Credit Designation Statements
The Federation of State Medical Boards designates this internet enduring activity for a maximum of 2.5 AMA PRA Category 1 Credits™. Physicians should claim only the credit commensurate with the extent of their participation in the activity.

The Federation of State Medical Boards certifies that non-physicians will receive an attendance certificate stating they participated in the activity that was designated for 2.5 AMA PRA Category 1 Credits™.

The American Osteopathic Association designates this program for a maximum of 2.5 of AOA Category 2-B credits.

Disclosure Declaration
As an organization accredited by the ACCME, the Federation of State Medical Boards (FSMB) requires that the content of CME activities and related materials provide balance, independence, objectivity, and scientific rigor. Planning must be free of the influence or control of a commercial entity and promote improvements or quality in healthcare. All persons in the position to control the content of an education activity are required to disclose all relevant financial relationships in any amount occurring within the past 12 months with any entity producing, marketing, re-selling, or distributing health care goods or services consumed by, or used on patients.

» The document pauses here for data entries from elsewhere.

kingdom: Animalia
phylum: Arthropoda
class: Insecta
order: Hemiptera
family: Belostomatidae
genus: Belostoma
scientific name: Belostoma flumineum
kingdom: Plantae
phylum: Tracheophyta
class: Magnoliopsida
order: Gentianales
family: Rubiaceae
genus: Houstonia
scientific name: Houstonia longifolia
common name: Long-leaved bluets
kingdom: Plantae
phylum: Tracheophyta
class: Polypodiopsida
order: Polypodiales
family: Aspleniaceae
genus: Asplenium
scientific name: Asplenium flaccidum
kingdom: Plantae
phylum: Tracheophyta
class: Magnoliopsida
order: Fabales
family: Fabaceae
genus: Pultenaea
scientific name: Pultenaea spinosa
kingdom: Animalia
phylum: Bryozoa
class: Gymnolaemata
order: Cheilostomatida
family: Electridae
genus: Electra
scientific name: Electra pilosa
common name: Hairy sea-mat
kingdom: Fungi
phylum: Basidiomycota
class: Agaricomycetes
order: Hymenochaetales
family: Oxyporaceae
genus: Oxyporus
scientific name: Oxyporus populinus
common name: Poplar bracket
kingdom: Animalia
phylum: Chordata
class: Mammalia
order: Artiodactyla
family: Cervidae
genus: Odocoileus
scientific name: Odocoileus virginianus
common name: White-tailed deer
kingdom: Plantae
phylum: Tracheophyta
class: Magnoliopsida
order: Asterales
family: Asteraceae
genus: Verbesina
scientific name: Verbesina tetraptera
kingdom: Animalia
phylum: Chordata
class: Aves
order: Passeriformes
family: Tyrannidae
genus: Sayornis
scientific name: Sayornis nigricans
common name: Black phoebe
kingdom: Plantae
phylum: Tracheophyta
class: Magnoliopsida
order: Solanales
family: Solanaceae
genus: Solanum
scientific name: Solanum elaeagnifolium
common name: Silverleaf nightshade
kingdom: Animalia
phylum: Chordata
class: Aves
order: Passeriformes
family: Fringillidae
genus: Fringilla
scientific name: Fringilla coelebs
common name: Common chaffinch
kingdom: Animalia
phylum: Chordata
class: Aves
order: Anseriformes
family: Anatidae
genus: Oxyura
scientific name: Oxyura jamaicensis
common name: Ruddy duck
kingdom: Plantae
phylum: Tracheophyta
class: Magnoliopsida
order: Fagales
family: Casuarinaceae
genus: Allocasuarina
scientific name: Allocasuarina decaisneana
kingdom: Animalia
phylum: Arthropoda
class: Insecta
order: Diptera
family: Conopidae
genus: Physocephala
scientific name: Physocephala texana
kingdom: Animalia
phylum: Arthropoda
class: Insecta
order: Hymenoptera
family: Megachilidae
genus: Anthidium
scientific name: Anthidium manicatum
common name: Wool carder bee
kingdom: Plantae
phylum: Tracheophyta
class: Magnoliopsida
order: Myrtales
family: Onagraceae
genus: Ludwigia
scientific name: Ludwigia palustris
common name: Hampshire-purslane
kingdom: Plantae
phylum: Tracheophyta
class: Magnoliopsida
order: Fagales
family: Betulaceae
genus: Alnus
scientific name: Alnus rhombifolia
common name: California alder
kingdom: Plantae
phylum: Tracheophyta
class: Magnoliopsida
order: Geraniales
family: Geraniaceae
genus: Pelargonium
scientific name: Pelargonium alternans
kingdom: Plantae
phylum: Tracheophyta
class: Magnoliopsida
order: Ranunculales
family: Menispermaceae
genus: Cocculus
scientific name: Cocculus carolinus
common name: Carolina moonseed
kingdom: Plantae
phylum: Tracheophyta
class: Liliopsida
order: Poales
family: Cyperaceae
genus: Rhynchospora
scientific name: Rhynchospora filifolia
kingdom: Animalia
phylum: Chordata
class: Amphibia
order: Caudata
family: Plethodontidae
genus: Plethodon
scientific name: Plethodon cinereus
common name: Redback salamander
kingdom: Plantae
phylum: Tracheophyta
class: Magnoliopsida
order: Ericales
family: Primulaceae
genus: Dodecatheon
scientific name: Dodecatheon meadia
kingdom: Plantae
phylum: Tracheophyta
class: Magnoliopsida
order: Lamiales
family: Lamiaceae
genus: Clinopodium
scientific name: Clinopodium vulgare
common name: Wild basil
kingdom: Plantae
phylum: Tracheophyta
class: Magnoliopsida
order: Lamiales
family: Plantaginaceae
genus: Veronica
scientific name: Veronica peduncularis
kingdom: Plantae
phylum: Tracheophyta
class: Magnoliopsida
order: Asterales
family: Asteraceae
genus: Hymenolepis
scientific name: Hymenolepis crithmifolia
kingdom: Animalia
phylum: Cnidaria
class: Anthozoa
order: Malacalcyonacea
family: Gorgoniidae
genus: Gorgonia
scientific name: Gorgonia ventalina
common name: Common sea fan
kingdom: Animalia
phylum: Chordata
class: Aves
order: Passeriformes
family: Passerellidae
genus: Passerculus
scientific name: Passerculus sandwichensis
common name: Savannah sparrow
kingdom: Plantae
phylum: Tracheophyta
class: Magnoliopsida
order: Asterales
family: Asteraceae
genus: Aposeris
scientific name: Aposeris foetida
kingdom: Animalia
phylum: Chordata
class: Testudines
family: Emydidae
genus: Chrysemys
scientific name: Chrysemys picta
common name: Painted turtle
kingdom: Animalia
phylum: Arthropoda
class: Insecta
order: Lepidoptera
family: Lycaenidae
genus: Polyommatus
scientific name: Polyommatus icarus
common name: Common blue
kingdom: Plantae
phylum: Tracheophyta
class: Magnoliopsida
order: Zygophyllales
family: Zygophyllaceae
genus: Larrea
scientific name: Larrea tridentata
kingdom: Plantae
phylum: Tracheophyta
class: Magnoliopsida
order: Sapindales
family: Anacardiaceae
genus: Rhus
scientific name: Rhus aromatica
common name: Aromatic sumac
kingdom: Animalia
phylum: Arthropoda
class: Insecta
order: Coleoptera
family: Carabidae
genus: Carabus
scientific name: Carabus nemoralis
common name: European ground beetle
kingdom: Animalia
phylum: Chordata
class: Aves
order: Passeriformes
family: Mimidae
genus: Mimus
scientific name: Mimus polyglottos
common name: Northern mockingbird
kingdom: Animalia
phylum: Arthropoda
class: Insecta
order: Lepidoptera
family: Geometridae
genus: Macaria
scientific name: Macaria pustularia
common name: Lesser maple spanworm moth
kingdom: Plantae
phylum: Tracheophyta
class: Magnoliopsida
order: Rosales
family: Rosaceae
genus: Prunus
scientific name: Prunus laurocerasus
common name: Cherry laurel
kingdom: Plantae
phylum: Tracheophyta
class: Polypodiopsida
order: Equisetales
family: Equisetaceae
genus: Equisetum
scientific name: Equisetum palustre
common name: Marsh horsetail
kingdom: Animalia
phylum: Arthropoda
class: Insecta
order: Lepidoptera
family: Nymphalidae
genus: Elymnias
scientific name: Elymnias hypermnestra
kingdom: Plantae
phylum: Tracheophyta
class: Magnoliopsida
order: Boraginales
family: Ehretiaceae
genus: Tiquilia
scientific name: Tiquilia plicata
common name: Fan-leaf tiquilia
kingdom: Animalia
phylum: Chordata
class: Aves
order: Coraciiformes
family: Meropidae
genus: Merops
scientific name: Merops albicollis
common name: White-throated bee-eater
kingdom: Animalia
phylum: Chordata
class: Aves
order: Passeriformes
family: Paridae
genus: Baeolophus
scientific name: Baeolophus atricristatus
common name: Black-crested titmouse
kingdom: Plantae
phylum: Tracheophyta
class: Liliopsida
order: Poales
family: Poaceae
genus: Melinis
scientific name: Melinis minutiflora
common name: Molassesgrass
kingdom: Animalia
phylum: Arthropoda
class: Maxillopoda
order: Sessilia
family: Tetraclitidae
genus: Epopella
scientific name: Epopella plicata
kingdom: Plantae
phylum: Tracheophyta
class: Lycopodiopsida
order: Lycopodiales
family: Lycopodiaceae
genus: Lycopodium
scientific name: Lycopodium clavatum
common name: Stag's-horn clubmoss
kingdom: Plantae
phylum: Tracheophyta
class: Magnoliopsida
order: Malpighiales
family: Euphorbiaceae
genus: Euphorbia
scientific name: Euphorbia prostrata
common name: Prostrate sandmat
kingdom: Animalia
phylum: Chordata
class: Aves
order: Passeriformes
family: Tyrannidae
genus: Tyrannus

The ACCME defines “relevant financial relationships” as financial relationships in any amount occurring within the past 12 months that create a conflict of interest. The FSMB has implemented a mechanism to identify and resolve all conflicts of interest prior to the activity. The intent of this policy is to identify potential conflicts of interest so participants can form their own judgments with full disclosure of the facts. Participants will be asked to evaluate whether the speaker’s outside interests reflect a possible bias in the planning or presentation of the activity.

The speakers, course director and planners at the Federation of State Medical Boards, have nothing to disclose.

System Requirements
In order to view this presentation, your computer must have audio capabilities (working speakers or headphones) and must have an internet browser capable of playing an HTML5 video.

Instructions for Participants and Obtaining CME Credit
There is no fee for this activity. To receive credit and receive their certificates, participants must view this CME activity in its entirety and complete the evaluation. The estimated time for completion of this activity is 2.5 hours.